Sunday, March 25, 2007

Bisimulation bleg

I have a question for anyone who happens to know: are bisimulations more common in process calculi such as the π-calculus because of τ transitions?

Lately I've been proving some simulation theorems for λ calculi, and none of them is a bisimulation; there are too many "administrative" reductions in the implementation semantics, so it's not possible to guarantee that every one-step reduction in the implementation semantics corresponds to a reduction sequence in the specification semantics.

Now, it's been a while since I looked at the π-calculus, but I seem to recall that you can hide a sequence of reductions inside a "black box" and call them a single transition τ. I suspect this facility allows you to pretend a sequence of transitions is a single transition in order to hide the details of an implementation semantics, effectively producing a completely indistinguishable simulation.

(This is admittedly all a little vague since my knowledge of bisimulations is scant.)

Tuesday, March 20, 2007

John Backus (1924 - 2007)

"The beauty of FORTRAN--and the reason it was an improvement over assembly language--is that it relieves the programmer of the obligation to make up names for intermediate results."
--Andrew Appel, Compiling with Continuations

My knowledge of the early history of programming languages is limited, but I believe Backus is considered to have invented the compiler. Slashdot unfairly describes Backus's Turing Award lecture "Can Programming be Liberated from the von Neumann Style?" as "apologizing" for the creation of FORTRAN, but I think the idea of functional programming was already there in FORTRAN. Once the idea of a FORmula TRANslator had been invented--i.e., the notion of a programming language with expressions--it was a natural step to consider languages without any statements at all.

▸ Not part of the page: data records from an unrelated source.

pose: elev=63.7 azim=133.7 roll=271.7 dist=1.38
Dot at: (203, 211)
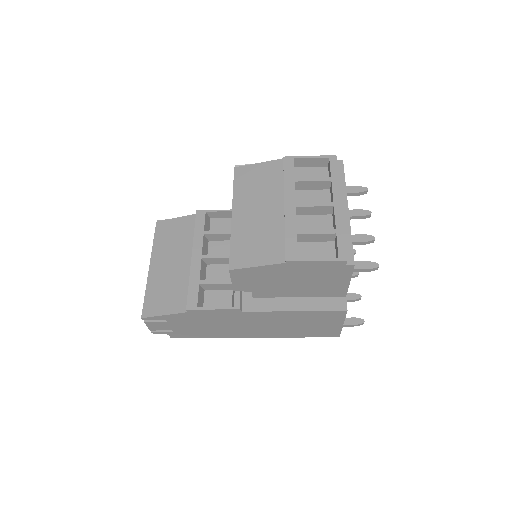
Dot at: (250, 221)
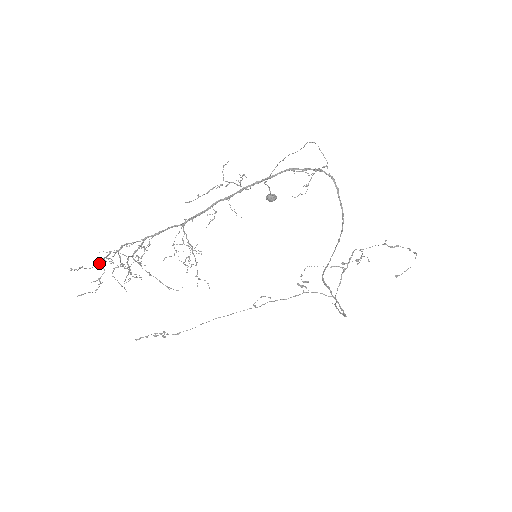
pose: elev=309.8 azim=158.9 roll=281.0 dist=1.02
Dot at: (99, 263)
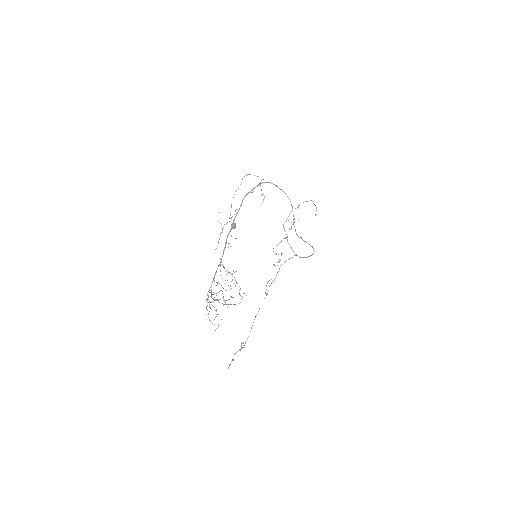
Dot at: occluded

This is to say nothing of the enormous debt of gratitude we owe him for BNF.

Update: Oh dear, I spoke too soon. Grace Hopper wrote the first compiler (thanks to the anonymous commenter for setting me straight). Apparently the FORTRAN compiler is considered one of the first successful optimizing compilers for a high-level language.

Saturday, March 10, 2007

Inside-out evaluation contexts

I've been a big fan of the "inside-out" (i.e., zipper) formulation of evaluation contexts, but almost everyone I talk to has a real problem with it. I think this is primarily due to lack of familiarity, but I do recognize that it requires you to stand on your head.

I'd thought for a while it was the only real way to specify evaluation contexts for a CEK machine semantics, but in fact it's really only an optimized representation for that approach. The outside-in definitions work just fine.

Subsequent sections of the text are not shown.